***** EXTRACT TO READ

# Can you have a passenger?



## UberPissed (Aug 13, 2014)

What are your thoughts on having a passenger in the car with you. 

Sometimes I pick my girlfriend up from work. It's a hike from where I live. It would be nice to catch a fare back into the city. What are your thoughts. 

I mean, this is a ride SHARE, right? 

I ask because I saw this tweet:


----------



## Chicago-uber (Jun 18, 2014)

Don't do it. I used to do it when i started working for uber. My ratings took a hit when i took my gf along. And what are you going to do if there are 4 pax...


----------



## Doodle (Jul 17, 2014)

Other the ratings hit, what were the passenger reactions during the ride?


----------



## UberPissed (Aug 13, 2014)

I'm at a point where my ratings can take the occasional hit. I think it's a conversation starter. My girl is quite attractive and chatty. If there is a guy in there, she can stroke his ego. If there are 4 pax, I'll cancel at no cost to them. The way they pay us, they can go sh*t in bowl and f*ck it for all I am concerned.


----------



## puber (Aug 31, 2014)

UberPissed said:


> imprhat are your thoughts on having a passenger in the car with you.
> 
> Sometimes I pick my girlfriend up from work. It's a hike from where I live. It would be nice to catch a fare back into the city. What are your thoughts.
> 
> ...


It's on a case by case basis. Some girlfriends improve your ratings and some destroy it.

Take her picture from a back seat and I will tell you what I think


----------



## London UberExec Driver (Jul 8, 2014)

The rider pays the same whether 1 person or 4 people enters your car, so in effect they arepaying for the 4 seats, regardless whether or not they're bums on them (ie the entire car) Therefore, they're entitled to a 25% discount if your girlfriend occupies one of the seats. That's my view anyway.


----------



## puber (Aug 31, 2014)

What if she was a celebrity, wouldn't it bring more value to the ride?
Just like a bum with a loud boombox brings some emtertainment value to your picnic with friends when he arrives


----------



## UberPissed (Aug 13, 2014)

London UberExec Driver said:


> The rider pays the same whether 1 person or 4 people enters your car, so in effect they arepaying for the 4 seats, regardless whether or not they're bums on them (ie the entire car) Therefore, they're entitled to a 25% discount if your girlfriend occupies one of the seats. That's my view anyway.


I have no words.


----------



## Joanne (May 7, 2014)

No unless she gets you on uber pool


----------



## ubrad (Jul 28, 2014)

Uber's stance on this is pretty clearly laid out in the Driver Agreement:

_You agree to fully perform all accepted Requests in accordance with the job parameters and other specifications established by the User. [...] You understand that for liability reasons, Users may prohibit the transport of individuals other than themselves during the performance of a Request. If you accept a Request subject to such a prohibition, you agree to allow only the User, and any individuals authorized by User, inside your vehicle during performance of a Request._​
It's a clumsy way of ensuring that the rider gets final say about whether anyone else is allowed in the car.


----------



## puber (Aug 31, 2014)

**********

* _JOB A_
Reproduce the entries below from the line with "Errea Hættetrøje | Fluo Gul" up to and including the line with "บริการขนส่งอาหารสด ดิบ บาร์ฟ (BARF)", substituting "QUICKSEND" for "MAKESEND" and leaving everything else unchanged. Leave the pictures out of your answer.

***** EXTRACTED RECORDS

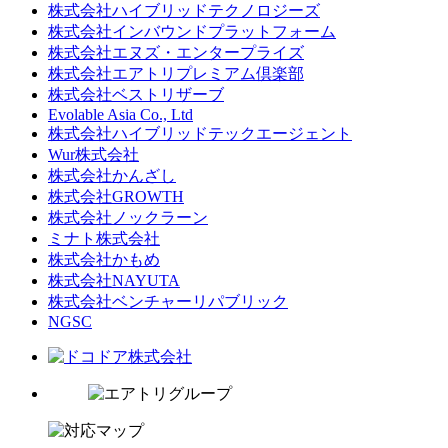
株式会社ハイブリッドテクノロジーズ
株式会社インバウンドプラットフォーム
株式会社エヌズ・エンタープライズ
株式会社エアトリプレミアム倶楽部
株式会社ベストリザーブ
Evolable Asia Co., Ltd
株式会社ハイブリッドテックエージェント
Wur株式会社
株式会社かんざし
株式会社GROWTH
株式会社ノックラーン
ミナト株式会社
株式会社かもめ
株式会社NAYUTA
株式会社ベンチャーリパブリック
NGSC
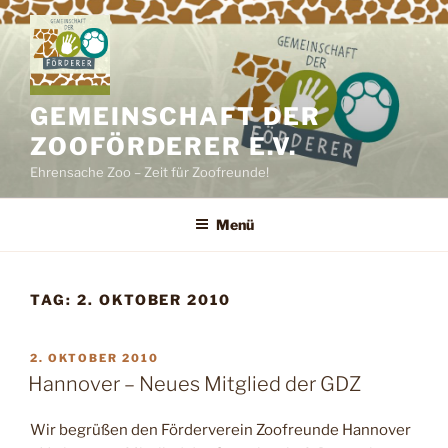
Zum
Inhalt
springen
GEMEINSCHAFT DER
ZOOFÖRDERER E.V.
Ehrensache Zoo – Zeit für Zoofreunde!
Menü
TAG:
2. OKTOBER 2010
VERÖFFENTLICHT
2. OKTOBER 2010
AM
Hannover – Neues Mitglied der GDZ
Wir begrüßen den Förderverein Zoofreunde Hannover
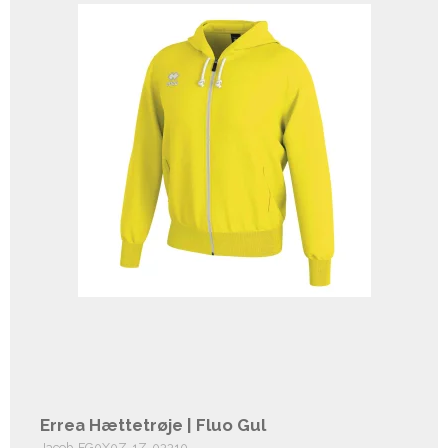
Errea Hættetrøje | Fluo Gul
Jacob-FG0X0Z-1Z-03310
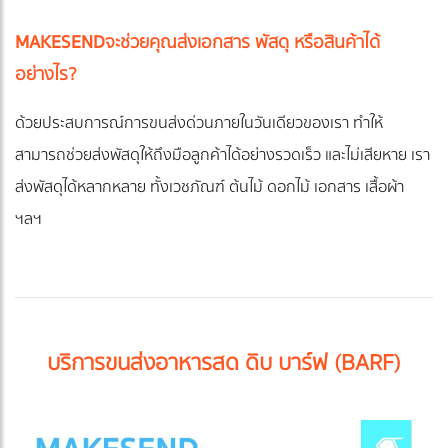
MAKESEND
จะช่วยคุณส่งเอกสาร พัสดุ หรือสินค้าได้
อย่างไร?
ด้วยประสบการณ์การขนส่งด่วนภายในวันเดียวของเรา ทำให้
สามารถช่วยส่งพัสดุให้ถึงมือลูกค้าได้อย่างรวดเร็ว และไม่เสียหาย เรา
ส่งพัสดุได้หลากหลาย ทั้งเวชภัณฑ์ ต้นไม้ ดอกไม้ เอกสาร เสื้อผ้า
ฯลฯ
บริการขนส่งอาหารสด ดิบ บาร์ฟ (BARF)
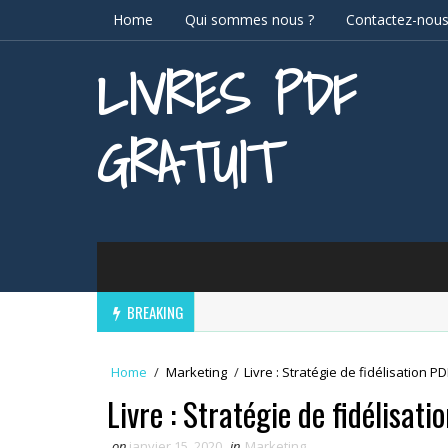
Home
Qui sommes nous ?
Contactez-nou
LIVRES PDF
GRATUIT
BREAKING
Home
/
Marketing
/
Livre : Stratégie de fidélisation PD
Livre : Stratégie de fidélisati
on
janvier 15, 2020
in
Marketing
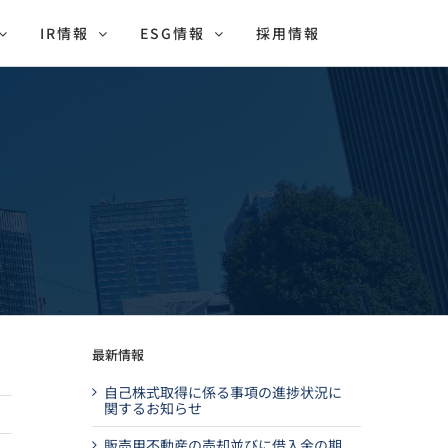
IR情報
ESG情報
採用情報
最新情報
自己株式取得に係る事項の進捗状況に
関するお知らせ
販売用不動産の売却並びに借入金の期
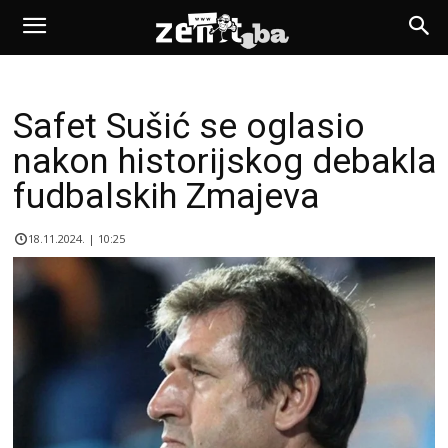
Safet Sušić se oglasio
nakon historijskog debakla
fudbalskih Zmajeva
18.11.2024. | 10:25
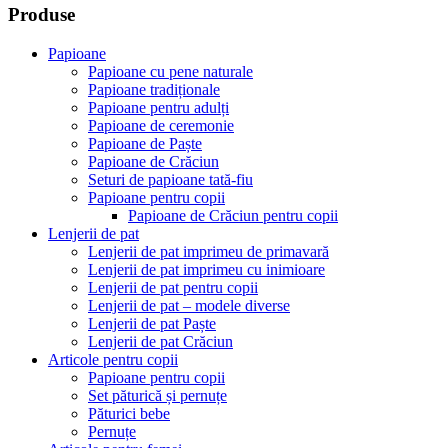
Produse
Papioane
Papioane cu pene naturale
Papioane tradiționale
Papioane pentru adulți
Papioane de ceremonie
Papioane de Paște
Papioane de Crăciun
Seturi de papioane tată-fiu
Papioane pentru copii
Papioane de Crăciun pentru copii
Lenjerii de pat
Lenjerii de pat imprimeu de primavară
Lenjerii de pat imprimeu cu inimioare
Lenjerii de pat pentru copii
Lenjerii de pat – modele diverse
Lenjerii de pat Paște
Lenjerii de pat Crăciun
Articole pentru copii
Papioane pentru copii
Set păturică și pernuțe
Păturici bebe
Pernuțe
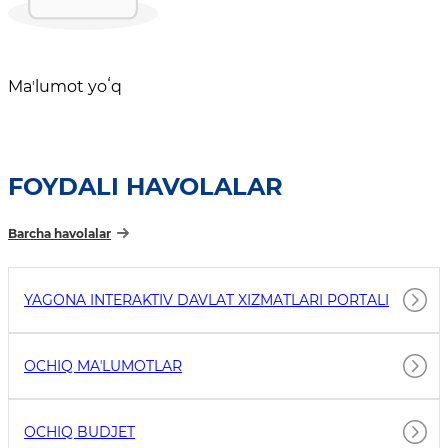
Maʼlumot yoʻq
FOYDALI HAVOLALAR
Barcha havolalar
YAGONA INTERAKTIV DAVLAT XIZMATLARI PORTALI
OCHIQ MAʼLUMOTLAR
OCHIQ BUDJET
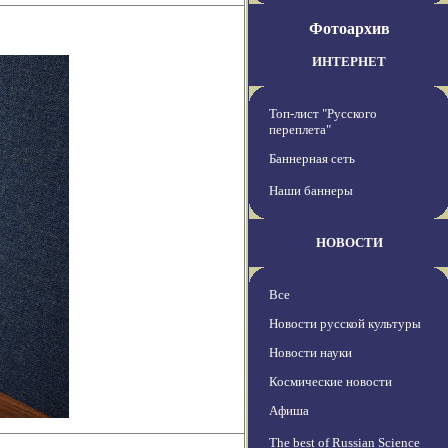
Фотоархив
ИНТЕРНЕТ
Топ-лист "Русского
переплета"
Баннерная сеть
Наши баннеры
НОВОСТИ
Все
Новости русской культуры
Новости науки
Космические новости
Афиша
The best of Russian Science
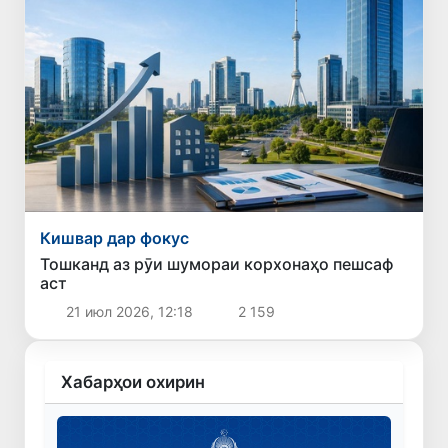
Кишвар дар фокус
Тошканд аз рӯи шумораи корхонаҳо пешсаф
аст
21 июл 2026, 12:18
2 159
Хабарҳои охирин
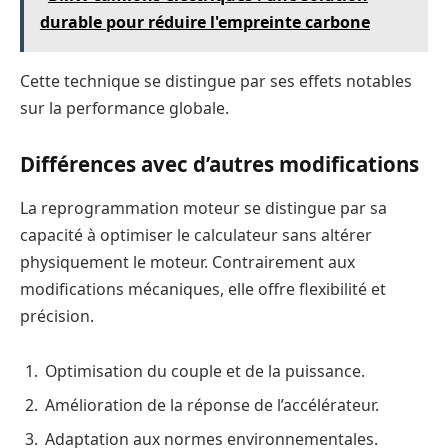
durable pour réduire l'empreinte carbone
Cette technique se distingue par ses effets notables
sur la performance globale.
Différences avec d’autres modifications
La reprogrammation moteur se distingue par sa
capacité à optimiser le calculateur sans altérer
physiquement le moteur. Contrairement aux
modifications mécaniques, elle offre flexibilité et
précision.
Optimisation du couple et de la puissance.
Amélioration de la réponse de l’accélérateur.
Adaptation aux normes environnementales.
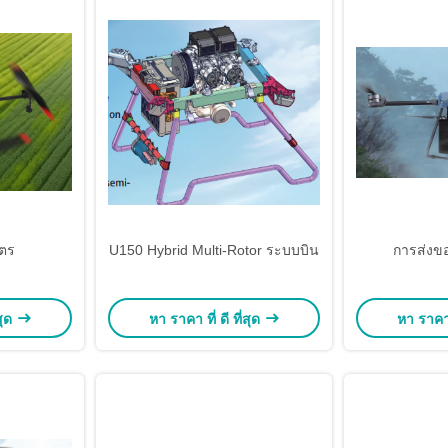
ตร
U150 Hybrid Multi-Rotor ระบบบิน
การส่งข
สุด
หา ราคา ที่ ดี ที่สุด
หา ราคา ท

**********

* _JOB B_
Rewrite the forum thread's paragraph beginning "The rider pays the same" as a short list that keeps its main points.

* _TASK OUTPUT A_
Errea Hættetrøje | Fluo Gul
Jacob-FG0X0Z-1Z-03310
QUICKSEND
จะช่วยคุณส่งเอกสาร พัสดุ หรือสินค้าได้
อย่างไร?
ด้วยประสบการณ์การขนส่งด่วนภายในวันเดียวของเรา ทำให้
สามารถช่วยส่งพัสดุให้ถึงมือลูกค้าได้อย่างรวดเร็ว และไม่เสียหาย เรา
ส่งพัสดุได้หลากหลาย ทั้งเวชภัณฑ์ ต้นไม้ ดอกไม้ เอกสาร เสื้อผ้า
ฯลฯ
บริการขนส่งอาหารสด ดิบ บาร์ฟ (BARF)

* _TASK OUTPUT B_
- A rider pays the same fare whether one person or four people get in the car.
- In effect, the rider is paying for all four seats, meaning the entire car, whether or not anyone sits in them.
- So if the driver's girlfriend occupies one of the seats, the rider is entitled to a 25% discount.
- The writer presents this as a personal view.